The percentage of immigrants who obtain Canadian citizenship has fallen sharply from 79% to 26%, according to a study of immigrants who arrived between 2000 and 2008.
The fall is due to new rules and fees that have made it more difficult for people to become Canadian, says former citizenship director general Andrew Griffith.
Griffith’s report, which analyzes the effect of citizenship reforms, is based on official government data and shows that the proportion of Canada’s permanent residents who eventually acquire citizenship has been declining since 2000, with sharp drops recorded in the past few years. Figures for 2008 show that only 26% of permanent residents who settled in Canada that year have become Canadian citizens, compared to 44% in 2007 and 79% in 2000.
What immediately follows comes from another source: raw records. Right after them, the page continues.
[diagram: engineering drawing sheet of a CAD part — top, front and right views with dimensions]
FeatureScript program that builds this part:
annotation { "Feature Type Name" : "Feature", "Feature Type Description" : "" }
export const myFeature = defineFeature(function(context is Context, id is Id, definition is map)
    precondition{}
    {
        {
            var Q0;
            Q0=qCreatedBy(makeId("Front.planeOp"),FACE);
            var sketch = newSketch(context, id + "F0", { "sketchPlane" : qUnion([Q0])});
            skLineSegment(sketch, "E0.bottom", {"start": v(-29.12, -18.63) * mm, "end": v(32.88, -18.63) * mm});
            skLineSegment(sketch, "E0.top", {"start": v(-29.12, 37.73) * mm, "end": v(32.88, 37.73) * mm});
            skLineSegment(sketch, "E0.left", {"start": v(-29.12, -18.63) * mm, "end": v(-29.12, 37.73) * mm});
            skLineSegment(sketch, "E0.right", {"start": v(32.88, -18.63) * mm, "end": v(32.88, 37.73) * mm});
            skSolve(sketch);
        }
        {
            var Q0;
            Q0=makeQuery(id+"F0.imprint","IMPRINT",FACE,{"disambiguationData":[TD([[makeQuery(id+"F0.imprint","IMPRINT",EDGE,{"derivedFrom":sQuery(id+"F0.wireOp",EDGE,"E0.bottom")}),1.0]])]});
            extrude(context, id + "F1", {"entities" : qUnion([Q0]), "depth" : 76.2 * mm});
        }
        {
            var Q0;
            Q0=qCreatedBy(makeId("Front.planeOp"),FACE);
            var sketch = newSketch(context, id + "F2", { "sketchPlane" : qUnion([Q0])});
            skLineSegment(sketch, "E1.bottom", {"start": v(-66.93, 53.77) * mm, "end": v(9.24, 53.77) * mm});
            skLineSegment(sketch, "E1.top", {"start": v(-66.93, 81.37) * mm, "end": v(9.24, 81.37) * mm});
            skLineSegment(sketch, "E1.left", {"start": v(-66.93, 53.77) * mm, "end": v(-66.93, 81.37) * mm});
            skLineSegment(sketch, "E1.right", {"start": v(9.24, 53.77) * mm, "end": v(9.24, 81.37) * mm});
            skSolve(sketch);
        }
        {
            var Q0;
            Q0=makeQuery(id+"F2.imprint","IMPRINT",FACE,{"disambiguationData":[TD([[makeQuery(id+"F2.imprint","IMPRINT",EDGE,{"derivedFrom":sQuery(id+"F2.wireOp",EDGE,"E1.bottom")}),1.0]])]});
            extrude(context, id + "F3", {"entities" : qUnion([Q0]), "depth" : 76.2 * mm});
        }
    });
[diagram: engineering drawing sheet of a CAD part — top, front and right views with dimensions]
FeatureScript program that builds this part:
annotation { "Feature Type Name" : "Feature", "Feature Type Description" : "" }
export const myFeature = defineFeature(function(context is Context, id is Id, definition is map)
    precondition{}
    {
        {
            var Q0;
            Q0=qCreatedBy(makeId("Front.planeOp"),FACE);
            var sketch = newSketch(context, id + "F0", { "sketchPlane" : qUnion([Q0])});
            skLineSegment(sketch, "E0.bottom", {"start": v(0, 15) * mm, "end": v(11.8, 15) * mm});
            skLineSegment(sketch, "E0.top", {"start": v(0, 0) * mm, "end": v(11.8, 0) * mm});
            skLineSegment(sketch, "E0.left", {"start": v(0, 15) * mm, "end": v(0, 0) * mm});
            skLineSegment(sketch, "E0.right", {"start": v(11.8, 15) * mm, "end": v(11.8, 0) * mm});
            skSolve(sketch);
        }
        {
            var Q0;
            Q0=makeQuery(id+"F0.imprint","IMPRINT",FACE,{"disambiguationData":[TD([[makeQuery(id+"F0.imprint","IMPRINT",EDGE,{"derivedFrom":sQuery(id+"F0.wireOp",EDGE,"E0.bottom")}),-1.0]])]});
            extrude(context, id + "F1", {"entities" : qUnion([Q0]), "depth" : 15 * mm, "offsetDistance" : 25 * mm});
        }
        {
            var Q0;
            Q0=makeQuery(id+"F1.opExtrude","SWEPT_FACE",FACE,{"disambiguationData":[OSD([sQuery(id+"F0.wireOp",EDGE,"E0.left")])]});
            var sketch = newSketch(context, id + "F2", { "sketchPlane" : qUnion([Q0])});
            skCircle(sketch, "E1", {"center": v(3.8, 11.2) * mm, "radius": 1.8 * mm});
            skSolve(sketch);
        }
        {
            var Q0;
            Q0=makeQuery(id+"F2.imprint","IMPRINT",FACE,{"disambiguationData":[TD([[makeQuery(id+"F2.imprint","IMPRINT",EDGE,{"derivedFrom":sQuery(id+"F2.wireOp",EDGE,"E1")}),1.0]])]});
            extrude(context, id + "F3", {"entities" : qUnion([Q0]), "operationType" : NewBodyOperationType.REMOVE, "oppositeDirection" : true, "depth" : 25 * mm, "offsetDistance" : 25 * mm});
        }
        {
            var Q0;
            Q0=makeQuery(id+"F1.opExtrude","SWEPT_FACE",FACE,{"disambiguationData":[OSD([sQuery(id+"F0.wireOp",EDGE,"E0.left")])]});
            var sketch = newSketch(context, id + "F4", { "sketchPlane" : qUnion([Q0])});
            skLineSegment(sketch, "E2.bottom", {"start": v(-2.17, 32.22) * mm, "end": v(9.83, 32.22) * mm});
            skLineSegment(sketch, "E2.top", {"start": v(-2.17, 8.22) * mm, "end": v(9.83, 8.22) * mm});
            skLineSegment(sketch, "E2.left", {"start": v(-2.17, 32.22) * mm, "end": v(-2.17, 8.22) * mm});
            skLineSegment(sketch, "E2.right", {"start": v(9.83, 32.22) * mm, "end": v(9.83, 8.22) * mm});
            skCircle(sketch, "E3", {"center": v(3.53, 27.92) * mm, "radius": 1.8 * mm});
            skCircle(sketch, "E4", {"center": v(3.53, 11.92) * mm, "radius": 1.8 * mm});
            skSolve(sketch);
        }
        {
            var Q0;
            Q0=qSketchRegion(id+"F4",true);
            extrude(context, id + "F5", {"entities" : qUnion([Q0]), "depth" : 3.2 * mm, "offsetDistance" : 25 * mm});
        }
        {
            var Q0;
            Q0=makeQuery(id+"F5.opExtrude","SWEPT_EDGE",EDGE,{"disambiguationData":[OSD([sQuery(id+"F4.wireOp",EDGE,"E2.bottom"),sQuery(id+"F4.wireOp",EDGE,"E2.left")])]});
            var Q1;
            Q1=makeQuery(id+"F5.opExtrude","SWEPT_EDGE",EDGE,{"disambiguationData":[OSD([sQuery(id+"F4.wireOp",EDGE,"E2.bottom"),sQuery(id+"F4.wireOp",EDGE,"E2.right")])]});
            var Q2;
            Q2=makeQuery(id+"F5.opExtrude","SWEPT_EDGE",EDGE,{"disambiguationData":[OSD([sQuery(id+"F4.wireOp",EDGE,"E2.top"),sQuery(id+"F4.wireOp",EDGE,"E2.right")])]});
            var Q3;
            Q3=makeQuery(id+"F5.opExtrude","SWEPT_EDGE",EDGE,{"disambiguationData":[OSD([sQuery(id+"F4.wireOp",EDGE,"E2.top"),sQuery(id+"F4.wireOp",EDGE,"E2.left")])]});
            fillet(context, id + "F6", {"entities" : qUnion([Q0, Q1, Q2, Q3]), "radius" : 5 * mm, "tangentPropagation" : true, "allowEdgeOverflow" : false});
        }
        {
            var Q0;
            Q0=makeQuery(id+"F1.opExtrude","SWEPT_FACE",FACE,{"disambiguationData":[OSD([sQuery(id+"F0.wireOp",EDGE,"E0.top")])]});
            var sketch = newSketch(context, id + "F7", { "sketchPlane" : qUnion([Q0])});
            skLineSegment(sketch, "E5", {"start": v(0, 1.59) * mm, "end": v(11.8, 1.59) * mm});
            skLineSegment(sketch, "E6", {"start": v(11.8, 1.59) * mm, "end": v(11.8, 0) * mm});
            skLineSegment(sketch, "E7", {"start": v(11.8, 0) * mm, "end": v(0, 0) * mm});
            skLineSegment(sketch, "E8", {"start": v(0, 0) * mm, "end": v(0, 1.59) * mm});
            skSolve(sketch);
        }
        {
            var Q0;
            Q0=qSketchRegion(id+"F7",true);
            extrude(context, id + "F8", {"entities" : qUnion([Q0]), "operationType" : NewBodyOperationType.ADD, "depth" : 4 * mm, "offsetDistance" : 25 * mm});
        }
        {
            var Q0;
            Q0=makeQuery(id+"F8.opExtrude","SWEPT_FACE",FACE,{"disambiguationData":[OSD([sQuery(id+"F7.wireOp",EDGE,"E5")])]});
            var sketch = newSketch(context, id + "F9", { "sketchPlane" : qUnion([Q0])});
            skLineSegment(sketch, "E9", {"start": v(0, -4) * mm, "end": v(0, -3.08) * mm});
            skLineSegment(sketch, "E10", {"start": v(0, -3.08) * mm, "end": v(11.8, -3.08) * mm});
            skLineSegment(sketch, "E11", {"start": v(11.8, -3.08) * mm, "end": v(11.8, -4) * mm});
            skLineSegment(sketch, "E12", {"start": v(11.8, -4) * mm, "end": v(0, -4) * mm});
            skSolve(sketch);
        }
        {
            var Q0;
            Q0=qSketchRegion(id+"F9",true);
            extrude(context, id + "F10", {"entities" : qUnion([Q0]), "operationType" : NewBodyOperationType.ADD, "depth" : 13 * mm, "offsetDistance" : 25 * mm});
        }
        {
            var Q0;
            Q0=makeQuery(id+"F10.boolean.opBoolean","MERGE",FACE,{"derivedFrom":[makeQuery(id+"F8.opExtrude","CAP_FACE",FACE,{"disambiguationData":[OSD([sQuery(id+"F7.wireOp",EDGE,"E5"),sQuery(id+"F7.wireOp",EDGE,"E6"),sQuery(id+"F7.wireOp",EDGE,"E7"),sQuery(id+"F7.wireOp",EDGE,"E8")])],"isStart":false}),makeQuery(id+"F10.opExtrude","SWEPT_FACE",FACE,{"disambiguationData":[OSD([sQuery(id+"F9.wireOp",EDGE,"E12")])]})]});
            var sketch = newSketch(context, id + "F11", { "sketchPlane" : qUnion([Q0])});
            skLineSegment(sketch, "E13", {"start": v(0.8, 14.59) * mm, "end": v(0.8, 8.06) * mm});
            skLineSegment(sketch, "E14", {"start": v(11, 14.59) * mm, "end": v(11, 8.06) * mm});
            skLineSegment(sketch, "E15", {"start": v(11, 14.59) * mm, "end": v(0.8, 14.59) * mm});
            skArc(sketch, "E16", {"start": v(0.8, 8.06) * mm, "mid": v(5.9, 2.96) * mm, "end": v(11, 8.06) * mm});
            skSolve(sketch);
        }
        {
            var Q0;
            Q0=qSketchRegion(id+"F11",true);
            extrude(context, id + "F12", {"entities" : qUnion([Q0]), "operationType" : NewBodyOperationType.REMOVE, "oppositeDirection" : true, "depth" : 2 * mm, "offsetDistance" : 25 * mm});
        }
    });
Griffith’s study also shows that the number of citizenship applications from visible minorities had been adversely affected since the launch of the new version of Canadian citizenship test. “In the past, citizenship was viewed as a stepping stone to immigrant integration, and it should be done earlier on,” says Griffith. “These changes have made it harder and prohibitive for some to acquire citizenship, turning Canada into a country where an increasing percentage of immigrants are likely to remain non-citizens, without the ability to engage in the Canadian political process.”
According to Griffith, government data shows that it takes immigrants an average of six years to obtain Canadian citizenship. And the numbers of 2008 show only the first wave of effects caused by the citizenship reforms, meaning further declines are to be expected.
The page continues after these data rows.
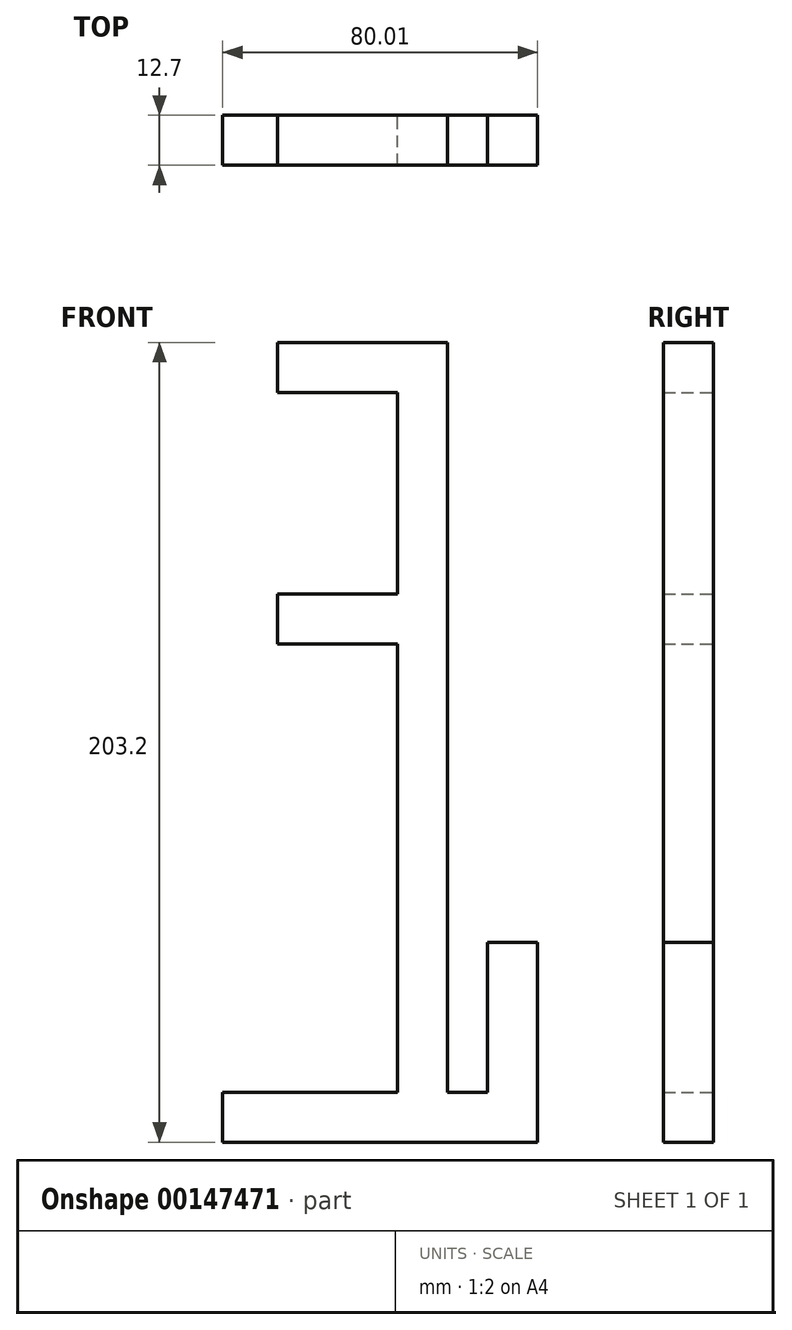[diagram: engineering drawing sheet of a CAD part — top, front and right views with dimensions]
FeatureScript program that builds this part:
annotation { "Feature Type Name" : "Feature", "Feature Type Description" : "" }
export const myFeature = defineFeature(function(context is Context, id is Id, definition is map)
    precondition{}
    {
        {
            var Q0;
            Q0=qCreatedBy(makeId("Front.planeOp"),FACE);
            var sketch = newSketch(context, id + "F0", { "sketchPlane" : qUnion([Q0])});
            skLineSegment(sketch, "E0.bottom", {"start": v(6.35, -101.6) * mm, "end": v(-6.35, -101.6) * mm});
            skLineSegment(sketch, "E0.top", {"start": v(6.35, 101.6) * mm, "end": v(-6.35, 101.6) * mm});
            skLineSegment(sketch, "E0.left", {"start": v(6.35, -101.6) * mm, "end": v(6.35, 101.6) * mm});
            skLineSegment(sketch, "E0.right", {"start": v(-6.35, -101.6) * mm, "end": v(-6.35, 101.6) * mm});
            skPoint(sketch, "E0.middle", {"position": v(0, 0) * mm});
            skLineSegment(sketch, "E1.bottom", {"start": v(6.35, 101.6) * mm, "end": v(-36.83, 101.6) * mm});
            skLineSegment(sketch, "E1.top", {"start": v(6.35, 88.9) * mm, "end": v(-36.83, 88.9) * mm});
            skLineSegment(sketch, "E1.left", {"start": v(6.35, 101.6) * mm, "end": v(6.35, 88.9) * mm});
            skLineSegment(sketch, "E1.right", {"start": v(-36.83, 101.6) * mm, "end": v(-36.83, 88.9) * mm});
            skLineSegment(sketch, "E2.bottom", {"start": v(6.35, 37.72) * mm, "end": v(-36.83, 37.72) * mm});
            skLineSegment(sketch, "E2.top", {"start": v(6.35, 25.02) * mm, "end": v(-36.83, 25.02) * mm});
            skLineSegment(sketch, "E2.left", {"start": v(6.35, 37.72) * mm, "end": v(6.35, 25.02) * mm});
            skLineSegment(sketch, "E2.right", {"start": v(-36.83, 37.72) * mm, "end": v(-36.83, 25.02) * mm});
            skLineSegment(sketch, "E3.bottom", {"start": v(6.35, -101.6) * mm, "end": v(29.21, -101.6) * mm});
            skLineSegment(sketch, "E3.top", {"start": v(6.35, -88.9) * mm, "end": v(29.21, -88.9) * mm});
            skLineSegment(sketch, "E3.left", {"start": v(6.35, -101.6) * mm, "end": v(6.35, -88.9) * mm});
            skLineSegment(sketch, "E3.right", {"start": v(29.2, -101.6) * mm, "end": v(29.2, -88.9) * mm});
            skLineSegment(sketch, "E4.bottom", {"start": v(29.21, -88.9) * mm, "end": v(16.51, -88.9) * mm});
            skLineSegment(sketch, "E4.top", {"start": v(29.21, -50.8) * mm, "end": v(16.51, -50.8) * mm});
            skLineSegment(sketch, "E4.left", {"start": v(29.2, -88.9) * mm, "end": v(29.2, -50.8) * mm});
            skLineSegment(sketch, "E4.right", {"start": v(16.5, -88.9) * mm, "end": v(16.5, -50.8) * mm});
            skLineSegment(sketch, "E5.bottom", {"start": v(-6.35, -101.6) * mm, "end": v(-50.8, -101.6) * mm});
            skLineSegment(sketch, "E5.top", {"start": v(-6.35, -88.9) * mm, "end": v(-50.8, -88.9) * mm});
            skLineSegment(sketch, "E5.left", {"start": v(-6.35, -101.6) * mm, "end": v(-6.35, -88.9) * mm});
            skLineSegment(sketch, "E5.right", {"start": v(-50.8, -101.6) * mm, "end": v(-50.8, -88.9) * mm});
            skSolve(sketch);
        }
        {
            var Q0;
            Q0 = qSketchRegion(id + "F0", true);
            var Q1;
            {var subQ5=sQuery(id+"F0.wireOp",EDGE,"E1.right");Q1=makeQuery(id+"F0.imprint","IMPRINT",FACE,{"disambiguationData":[TD([[makeQuery(id+"F0.imprint","IMPRINT",EDGE,{"derivedFrom":subQ5}),1.0]])]});}
            extrude(context, id + "F1", {"entities" : qUnion([Q0, Q1]), "endBound" : BoundingType.SYMMETRIC, "depth" : 12.7 * mm});
        }
    });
“The permanent-resident-to-citizen conversion rate does generally rise the longer immigrants have been in Canada. But an 18% decrease between the 2008 and 2007 cohorts is alarming,” says Griffith.
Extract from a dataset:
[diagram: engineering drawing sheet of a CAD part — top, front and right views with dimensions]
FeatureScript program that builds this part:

However, Citizenship and Immigration Canada does not agree with Griffith’s analysis. Johanne Nadeau, spokesperson for CIC, says that Griffith might have misinterpreted the data as “he is not taking into account those (permanent residents) who are not yet eligible to become citizens because they haven’t met all of the requirements needed to begin the citizenship process.”
Nadeau says that Canada has one of the highest naturalization rates globally and “86% of eligible permanent residents for Canadian citizenship decide to acquire it”, mainly because of the benefits of Canadian citizenship over permanent residency, which includes the right to vote, and possession of Canadian passports.
The citizenship reforms introduced since 2010 include a new tougher citizenship test designed to evaluate an applicant’s knowledge of Canada’s culture, history, and values. The passing score for this test has also been increased from 60% to 75%.
Additionally, the increase in citizenship fees has added a further obstacle for those seeking citizenship. Last year the fee was increased from $100 per adult to $300 in February, and again to $530 in December.
Griffith says he understands the rationale behind these government changes but believes that steps should be taken to promote inclusion rather than exclusion. “We need to make sure those who apply for citizenship take it seriously, but we don’t want to inadvertently create excessive barriers and shift the relationship of some of the communities with the country.”
Further controversial changes are set to come into force later this year that will make it harder to obtain citizenship. One such change is the requirement for citizenship applicants to have been present in Canada for four out of the previous six years, rather than the current requirement of three out of the previous four years.